One of these biomarkers is the CD80 molecule, which is a circulating molecule in nephrotic syndrome and can be found in kidney tissue or excreted in the urine. Viral Infections, Bacterial infections, Allergens and T-cell cytokines such as interleukin-13 directly stimulate the podocytes and increase CD80 expression on them which eventually cause podocyte injury.
By immunofluorescence studies and CD80 staining in glomerulus of patients with INS or measuring urinary level of CD80, it is possible to diagnose a specific type of nephrotic syndrome. In this article we reviewed different studies have been conducted on the role of CD80 in nephrotic syndrome.
Methods: In this study more than 70 articles were reviewed. Papers on nephrotic syndrome of childhood, application of urinary biomarkers in determining the specific histopathological type of INS and prognosis of the patients as well as CD80:CD28 costimulatory pathway have been reviewed. Articles on congenital/infantile nephrotic syndrome, review articles and case reports as well as secondary cases of INS were excluded. The selected articles were from 2002 to 2020.This review has been done by searching in Cochrane, Scholar Google, web of science and PubMed search engines.
Results: CD80 is normally expressed on antigen-presenting cells (APC) or natural killer cells. It functions as a ligand for CD28 and CTLA4 and depending on which ligand it binds to, can regulate immune responses, positively or negatively. CD28 and CTLA4 have opposing effects on T cell stimulation. Activating of CD80-CTLA4 pathway results in down- regulation of the responding T cells. But binding CD80-CD28 on T-cells is an important step for T-cell activation. Recent studies have indicated that podocyte cells in certain circumstances can acquire the phenotype of APC and can be induced to express the CD80 (B7.1) molecule. It has been shown that the expression of CD80 in podocytes is associated with the reorganization of actin molecules in them and can increase their permeability to protein resulting proteinuria.
Indeed one of the hypotheses in pathogenesis of MCD is two-hit theory. The initial hit is the induction of CD80 on the podocyte, resulting in actin disruption and increased glomerular permeability and the second hit is sustained podocyte injury due to T cell dysfunction or impaired autoregulation in these patients.Most studies support the role of CD80 as a permeability factor in minimal change nephrotic syndrome (MCD), that was significantly elevated in the active phase of MCD but remained to be normal in the active and remission phases of other types of nephrotic syndrome and in the remission phase of MCD. A recent study has reported that high urinary CD80 excretion might be a biomarker for steroid responsiveness and a predictor for good prognosis in INS.

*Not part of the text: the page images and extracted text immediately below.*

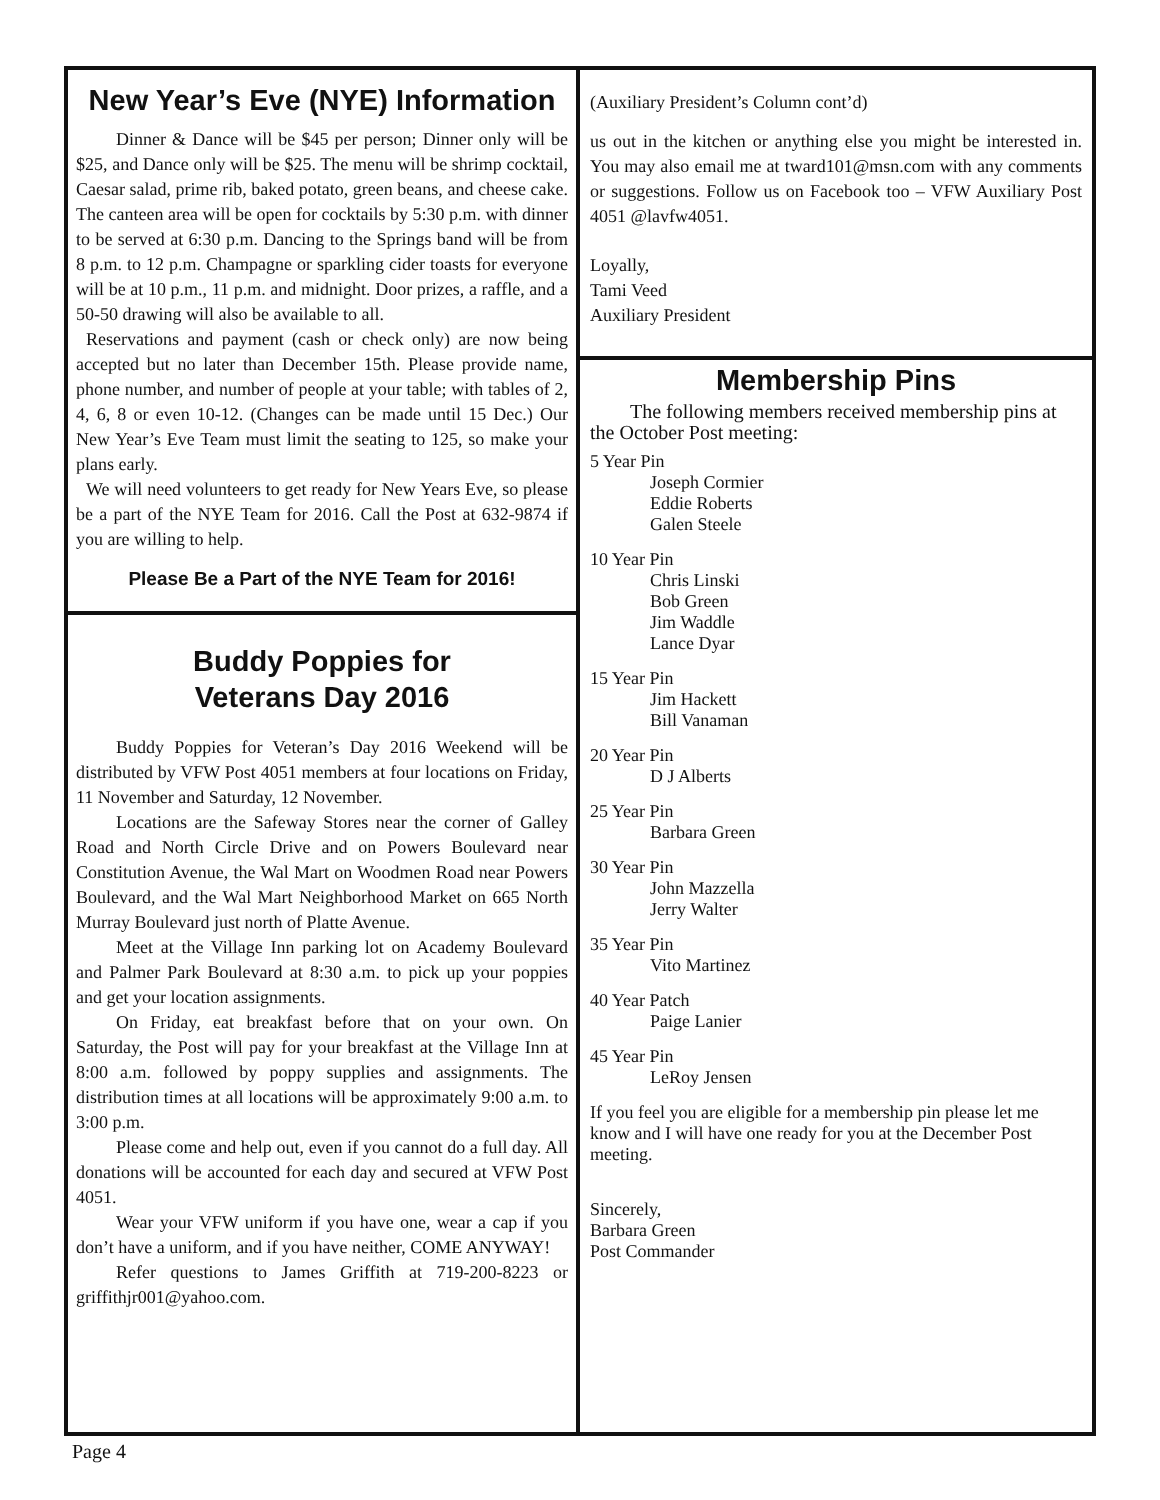New Year’s Eve (NYE) Information
Dinner & Dance will be $45 per person; Dinner only will be $25, and Dance only will be $25. The menu will be shrimp cocktail, Caesar salad, prime rib, baked potato, green beans, and cheese cake. The canteen area will be open for cocktails by 5:30 p.m. with dinner to be served at 6:30 p.m. Dancing to the Springs band will be from 8 p.m. to 12 p.m. Champagne or sparkling cider toasts for everyone will be at 10 p.m., 11 p.m. and midnight. Door prizes, a raffle, and a 50-50 drawing will also be available to all.
Reservations and payment (cash or check only) are now being accepted but no later than December 15th. Please provide name, phone number, and number of people at your table; with tables of 2, 4, 6, 8 or even 10-12. (Changes can be made until 15 Dec.) Our New Year’s Eve Team must limit the seating to 125, so make your plans early.
We will need volunteers to get ready for New Years Eve, so please be a part of the NYE Team for 2016. Call the Post at 632-9874 if you are willing to help.
Please Be a Part of the NYE Team for 2016!
Buddy Poppies for
Veterans Day 2016
Buddy Poppies for Veteran’s Day 2016 Weekend will be distributed by VFW Post 4051 members at four locations on Friday, 11 November and Saturday, 12 November.
Locations are the Safeway Stores near the corner of Galley Road and North Circle Drive and on Powers Boulevard near Constitution Avenue, the Wal Mart on Woodmen Road near Powers Boulevard, and the Wal Mart Neighborhood Market on 665 North Murray Boulevard just north of Platte Avenue.
Meet at the Village Inn parking lot on Academy Boulevard and Palmer Park Boulevard at 8:30 a.m. to pick up your poppies and get your location assignments.
On Friday, eat breakfast before that on your own. On Saturday, the Post will pay for your breakfast at the Village Inn at 8:00 a.m. followed by poppy supplies and assignments. The distribution times at all locations will be approximately 9:00 a.m. to 3:00 p.m.
Please come and help out, even if you cannot do a full day. All donations will be accounted for each day and secured at VFW Post 4051.
Wear your VFW uniform if you have one, wear a cap if you don’t have a uniform, and if you have neither, COME ANYWAY!
Refer questions to James Griffith at 719-200-8223 or griffithjr001@yahoo.com.
(Auxiliary President’s Column cont’d)
us out in the kitchen or anything else you might be interested in. You may also email me at tward101@msn.com with any comments or suggestions. Follow us on Facebook too – VFW Auxiliary Post 4051 @lavfw4051.
Loyally,
Tami Veed
Auxiliary President
Membership Pins
The following members received membership pins at the October Post meeting:
5 Year Pin
Joseph Cormier
Eddie Roberts
Galen Steele
10 Year Pin
Chris Linski
Bob Green
Jim Waddle
Lance Dyar
15 Year Pin
Jim Hackett
Bill Vanaman
20 Year Pin
D J Alberts
25 Year Pin
Barbara Green
30 Year Pin
John Mazzella
Jerry Walter
35 Year Pin
Vito Martinez
40 Year Patch
Paige Lanier
45 Year Pin
LeRoy Jensen
If you feel you are eligible for a membership pin please let me know and I will have one ready for you at the December Post meeting.
Sincerely,
Barbara Green
Post Commander
Page 4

Conclusion: CD80 molecule can be used as a valuable and non-invasive biomarker to differentiate MCD-relapse from MCD-remission and other glomerulopathies and also predicts steroid responsiveness and good prognosis in patients with nephrotic syndrome and may facilitate discovering of high-risk patients at an early stage and may lead to better treatment selection. Novel therapeutic agents such as Abatacept and Belatacept which are selective T-cell costimulation blocker and directe against CD80, may assist in the stabilization and reconstruction of podocytes in MCD.